(Data provided Opens)

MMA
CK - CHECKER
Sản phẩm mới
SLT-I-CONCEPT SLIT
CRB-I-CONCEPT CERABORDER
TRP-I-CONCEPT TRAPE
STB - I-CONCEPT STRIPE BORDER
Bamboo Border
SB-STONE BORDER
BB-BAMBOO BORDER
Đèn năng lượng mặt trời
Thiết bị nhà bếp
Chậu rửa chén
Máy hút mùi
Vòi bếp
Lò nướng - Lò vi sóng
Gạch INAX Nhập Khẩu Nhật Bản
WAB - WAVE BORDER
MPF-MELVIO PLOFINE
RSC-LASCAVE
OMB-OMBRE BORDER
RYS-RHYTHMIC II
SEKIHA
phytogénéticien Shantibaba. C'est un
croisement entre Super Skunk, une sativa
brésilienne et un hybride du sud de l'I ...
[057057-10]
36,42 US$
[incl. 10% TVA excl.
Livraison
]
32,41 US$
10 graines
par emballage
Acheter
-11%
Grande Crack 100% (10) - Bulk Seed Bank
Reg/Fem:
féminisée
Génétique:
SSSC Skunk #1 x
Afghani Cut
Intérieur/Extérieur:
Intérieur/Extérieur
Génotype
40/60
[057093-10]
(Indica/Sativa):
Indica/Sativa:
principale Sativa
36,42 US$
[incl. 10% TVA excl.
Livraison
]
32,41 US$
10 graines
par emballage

(Data provided Closes)

* _What is being asked_
Starting from the line containing "WAB - WAVE BORDER", repeat each line through the end of the entries, exactly.

* _Reply_
WAB - WAVE BORDER
MPF-MELVIO PLOFINE
RSC-LASCAVE
OMB-OMBRE BORDER
RYS-RHYTHMIC II
SEKIHA
phytogénéticien Shantibaba. C'est un
croisement entre Super Skunk, une sativa
brésilienne et un hybride du sud de l'I ...
[057057-10]
36,42 US$
[incl. 10% TVA excl.
Livraison
]
32,41 US$
10 graines
par emballage
Acheter
-11%
Grande Crack 100% (10) - Bulk Seed Bank
Reg/Fem:
féminisée
Génétique:
SSSC Skunk #1 x
Afghani Cut
Intérieur/Extérieur:
Intérieur/Extérieur
Génotype
40/60
[057093-10]
(Indica/Sativa):
Indica/Sativa:
principale Sativa
36,42 US$
[incl. 10% TVA excl.
Livraison
]
32,41 US$
10 graines
par emballage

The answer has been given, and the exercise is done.